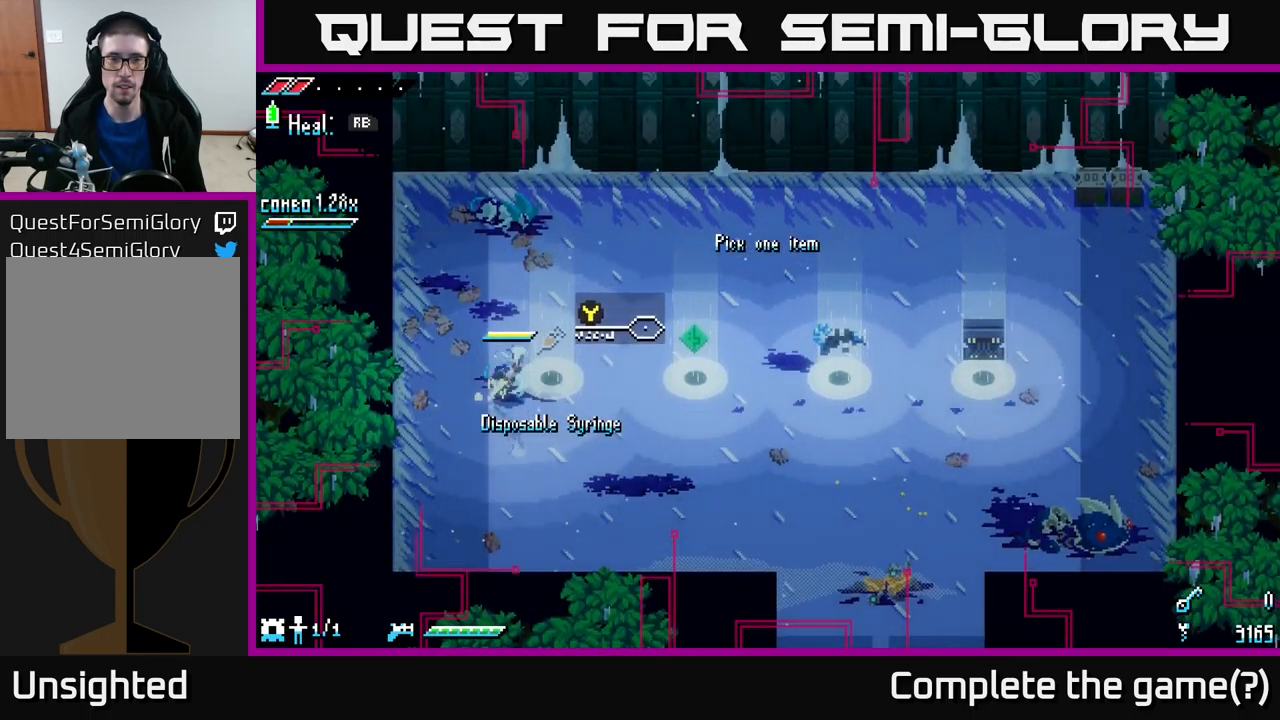
{"buttons": [], "left_stick": "right", "right_stick": "center", "events": [[134, "left_stick", "center"], [400, "left_stick", "right"]]}
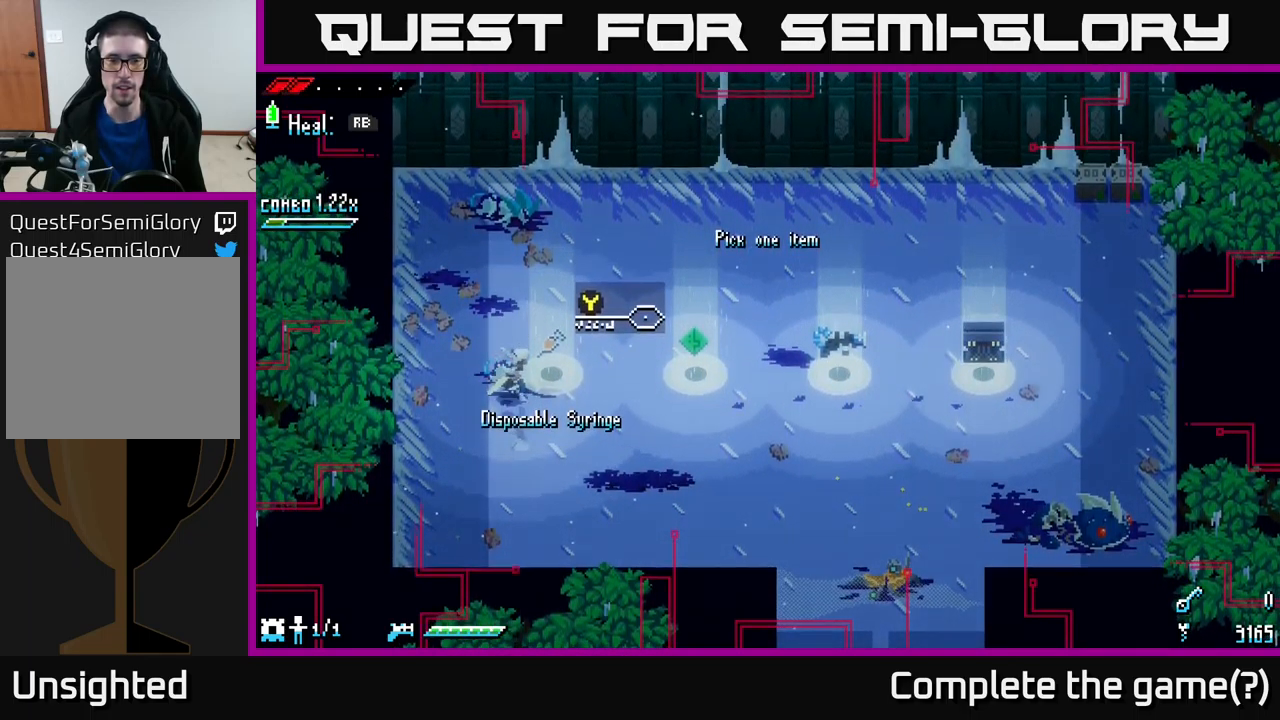
{"buttons": [], "left_stick": "center", "right_stick": "center", "events": [[50, "left_stick", "center"]]}
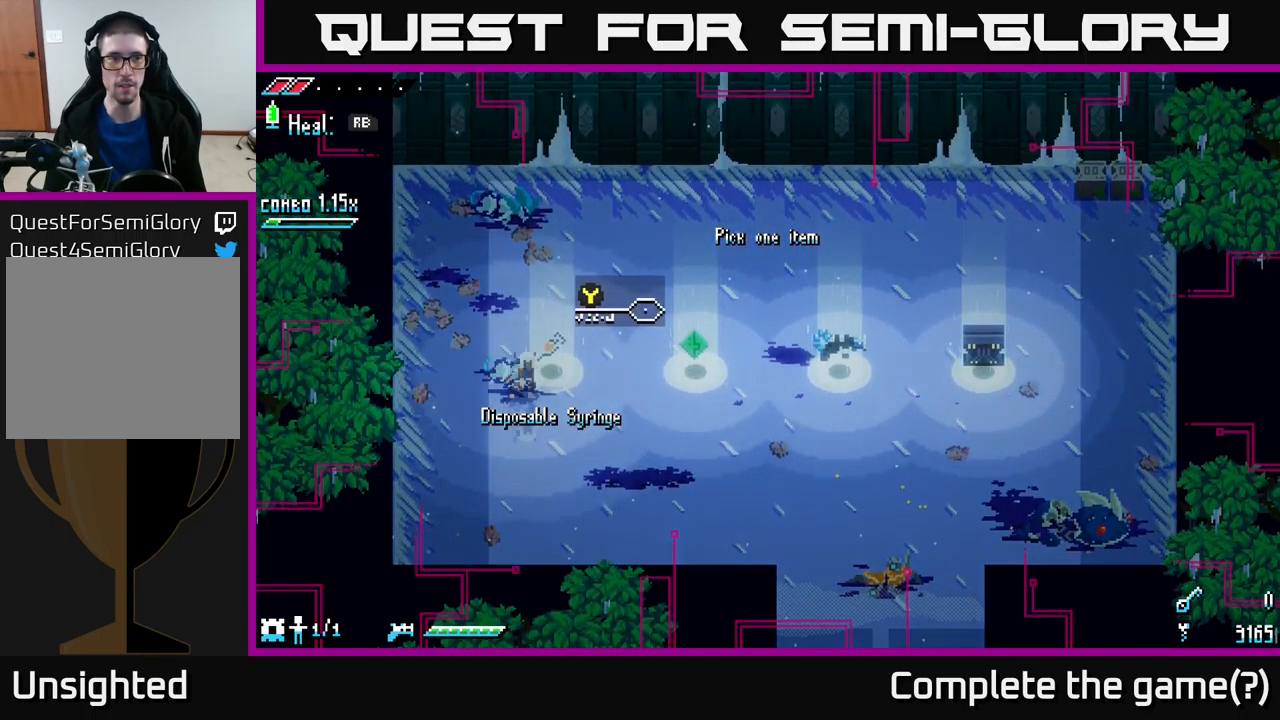
{"buttons": [], "left_stick": "center", "right_stick": "center", "events": [[334, "R1", "down"], [417, "R1", "up"]]}
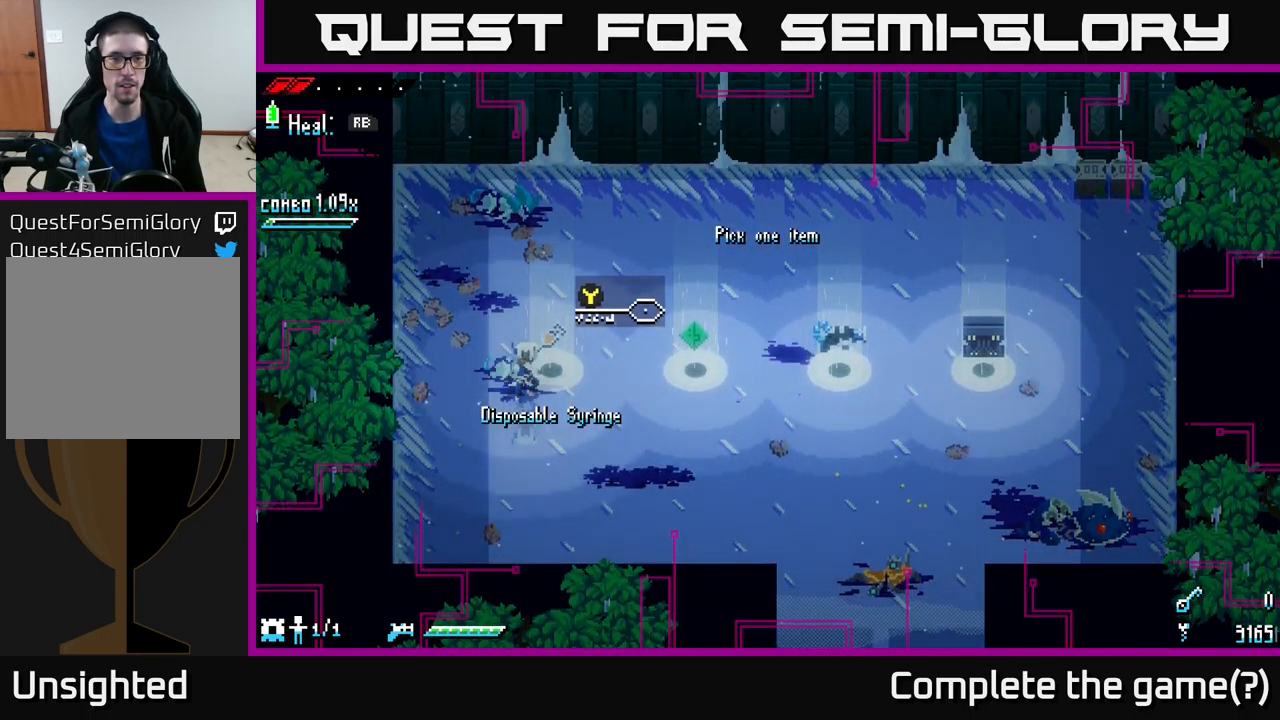
{"buttons": [], "left_stick": "center", "right_stick": "center", "events": []}
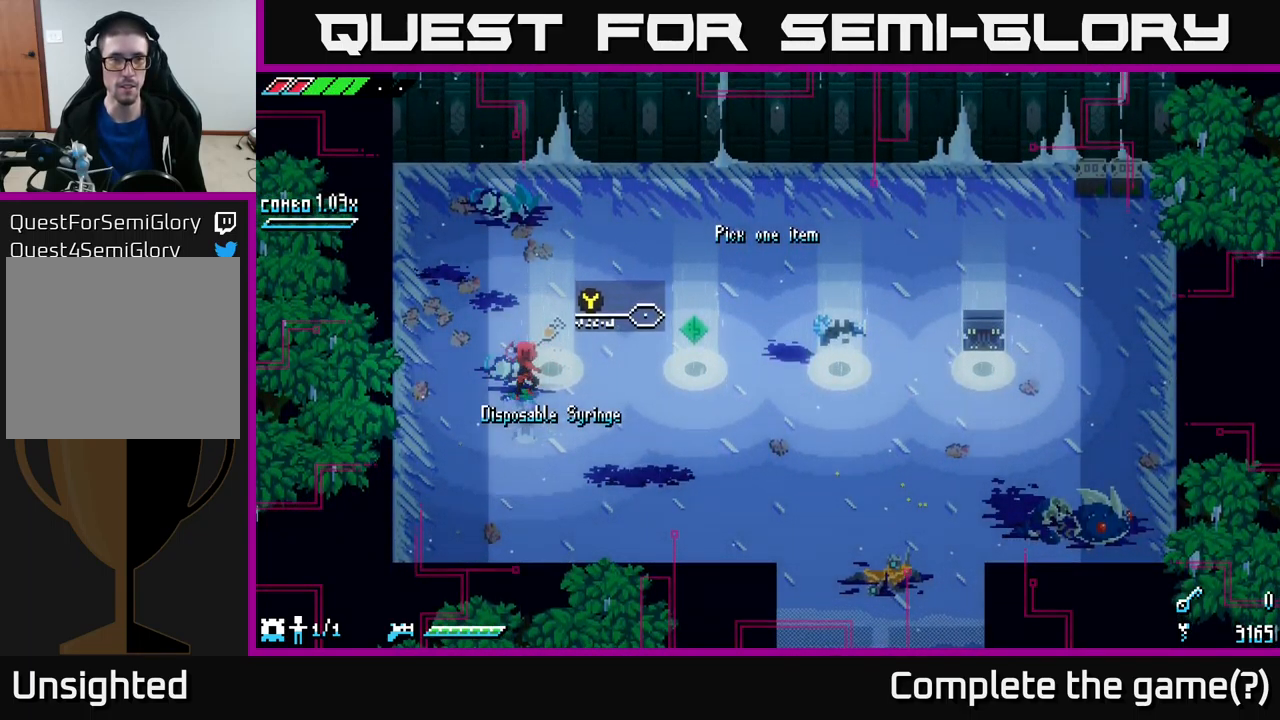
{"buttons": [], "left_stick": "up-right", "right_stick": "center", "events": [[417, "left_stick", "up-right"]]}
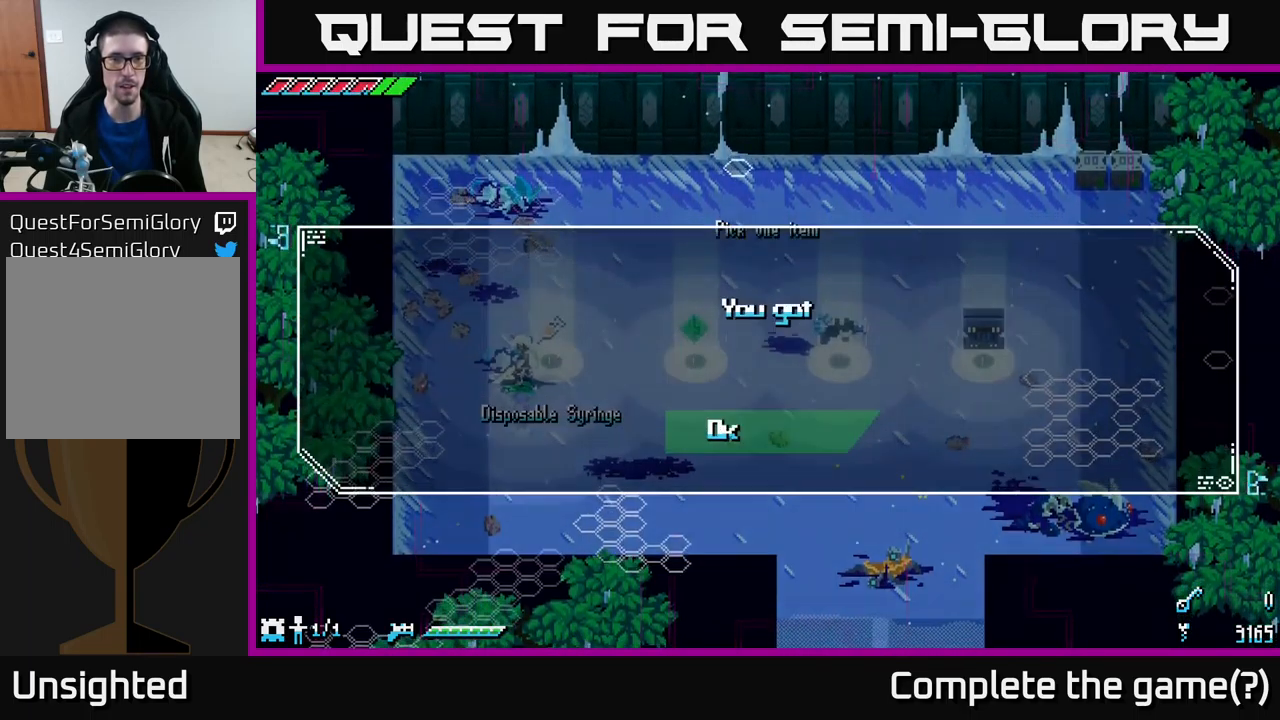
{"buttons": [], "left_stick": "center", "right_stick": "center", "events": [[17, "Y", "down"], [17, "left_stick", "center"], [67, "Y", "up"]]}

▬▬▬▬▬▬▬▬▬▬

Exercise aim:
Across the records above, how many lines contain the word "down"? Give the number by itself.

Answer to the problem:
2